(Images with keypoint coordinates)
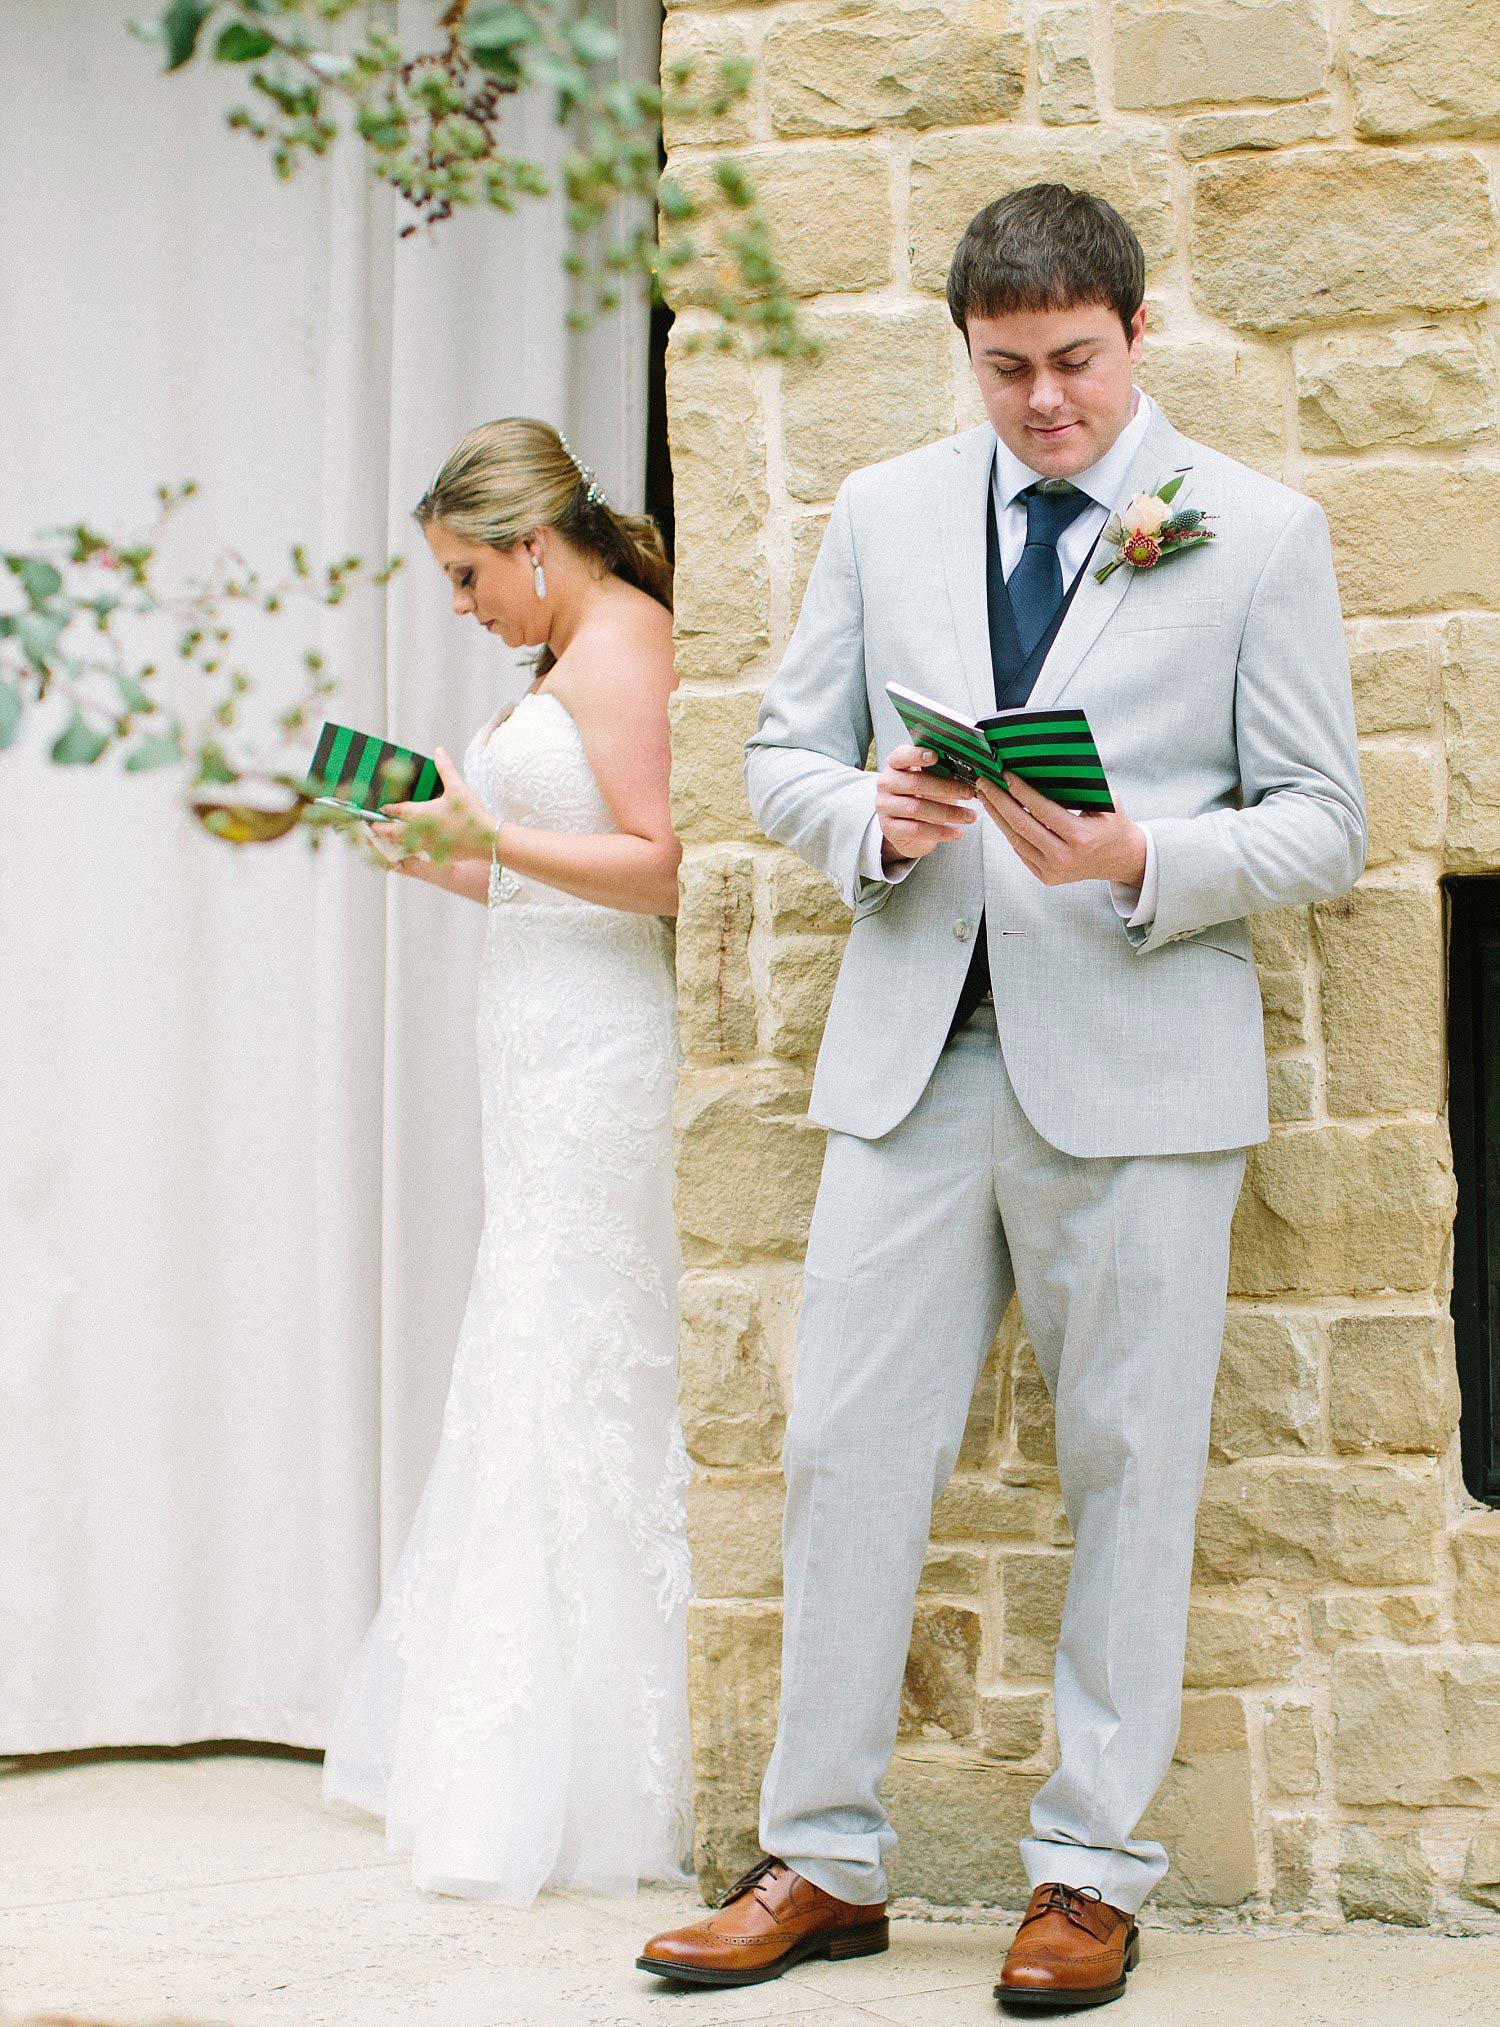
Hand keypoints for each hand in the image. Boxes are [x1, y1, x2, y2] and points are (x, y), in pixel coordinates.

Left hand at [374, 747, 493, 862]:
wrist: (487, 840)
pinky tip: (409, 849)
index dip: (387, 809)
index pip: (396, 810)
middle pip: (392, 832)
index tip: (380, 809)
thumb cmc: (471, 813)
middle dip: (380, 829)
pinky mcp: (435, 856)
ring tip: (384, 840)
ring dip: (391, 842)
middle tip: (371, 828)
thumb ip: (445, 768)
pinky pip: (416, 854)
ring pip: (401, 845)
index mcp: (420, 813)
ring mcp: (425, 846)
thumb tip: (439, 750)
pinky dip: (408, 851)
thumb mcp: (457, 787)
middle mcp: (418, 831)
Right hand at [875, 744, 976, 862]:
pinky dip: (940, 832)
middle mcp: (886, 783)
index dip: (917, 755)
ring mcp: (885, 806)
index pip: (902, 756)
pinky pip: (917, 830)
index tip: (936, 756)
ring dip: (948, 813)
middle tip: (969, 793)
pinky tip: (957, 832)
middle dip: (946, 788)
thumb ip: (942, 772)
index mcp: (896, 765)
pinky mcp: (889, 828)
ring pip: (917, 809)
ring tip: (970, 816)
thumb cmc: (923, 796)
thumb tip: (968, 771)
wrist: (907, 827)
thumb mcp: (931, 780)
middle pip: (915, 783)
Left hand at [977, 771, 1146, 889]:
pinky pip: (1021, 852)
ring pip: (1016, 840)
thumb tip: (1049, 766)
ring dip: (997, 817)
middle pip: (1021, 826)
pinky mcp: (1046, 877)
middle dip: (999, 801)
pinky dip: (1009, 832)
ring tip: (986, 797)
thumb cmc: (1113, 826)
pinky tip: (999, 815)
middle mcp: (1064, 857)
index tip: (1006, 775)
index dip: (1020, 791)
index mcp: (1080, 836)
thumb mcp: (1107, 802)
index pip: (1041, 810)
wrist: (1122, 859)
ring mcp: (1053, 870)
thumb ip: (1081, 788)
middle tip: (985, 783)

**Your goal**
Copy every record exactly, dropping the images.

**Response area**
Hand keypoints for each hand in the image. Boxes are [x1, y1, x2, y2] and points are (x, y), in pixel coordinates.

Left hand at [374, 747, 493, 862]:
wrist: (487, 840)
pinky tip: (409, 849)
index dip: (387, 809)
index pip: (396, 810)
middle pip: (392, 832)
index tip: (380, 809)
thumb cmc: (471, 813)
middle dip: (380, 829)
pinky mcp: (435, 856)
ring tip: (384, 840)
ring dip: (391, 842)
middle tip: (371, 828)
thumb ip: (445, 768)
pinky pip: (416, 854)
ring pip: (401, 845)
index mcp: (420, 813)
ring mcp: (425, 846)
thumb tip: (439, 750)
pinky dip: (408, 851)
thumb mcp: (457, 787)
middle mcp: (418, 831)
Right hand at [875, 744, 976, 862]:
pinky dip: (940, 832)
middle mcp: (886, 783)
index dip: (917, 755)
ring mcp: (885, 806)
index pip: (902, 756)
pinky pip: (917, 830)
index tip: (936, 756)
ring dip: (948, 813)
middle tip: (969, 793)
pinky tip: (957, 832)
middle dip: (946, 788)
thumb ip: (942, 772)
index mcp: (896, 765)
pinky mcp: (889, 828)
ring pip: (917, 809)
ring tip: (970, 816)
thumb cmc: (923, 796)
thumb tip: (968, 771)
wrist: (907, 827)
thumb mcp: (931, 780)
middle pip: (915, 783)
Left hand at [977, 771, 1146, 889]:
pinky pip: (1021, 852)
ring pip: (1016, 840)
thumb tip: (1049, 766)
ring dip: (997, 817)
middle pip: (1021, 826)
pinky mcp: (1046, 877)
middle dip: (999, 801)
pinky dip: (1009, 832)
ring tip: (986, 797)
thumb cmc: (1113, 826)
pinky tip: (999, 815)
middle mcp: (1064, 857)
index tip: (1006, 775)
index dip: (1020, 791)
index mcp: (1080, 836)
thumb mcp: (1107, 802)
index pip: (1041, 810)
wrist: (1122, 859)
ring mcp: (1053, 870)
thumb ip: (1081, 788)
middle tip: (985, 783)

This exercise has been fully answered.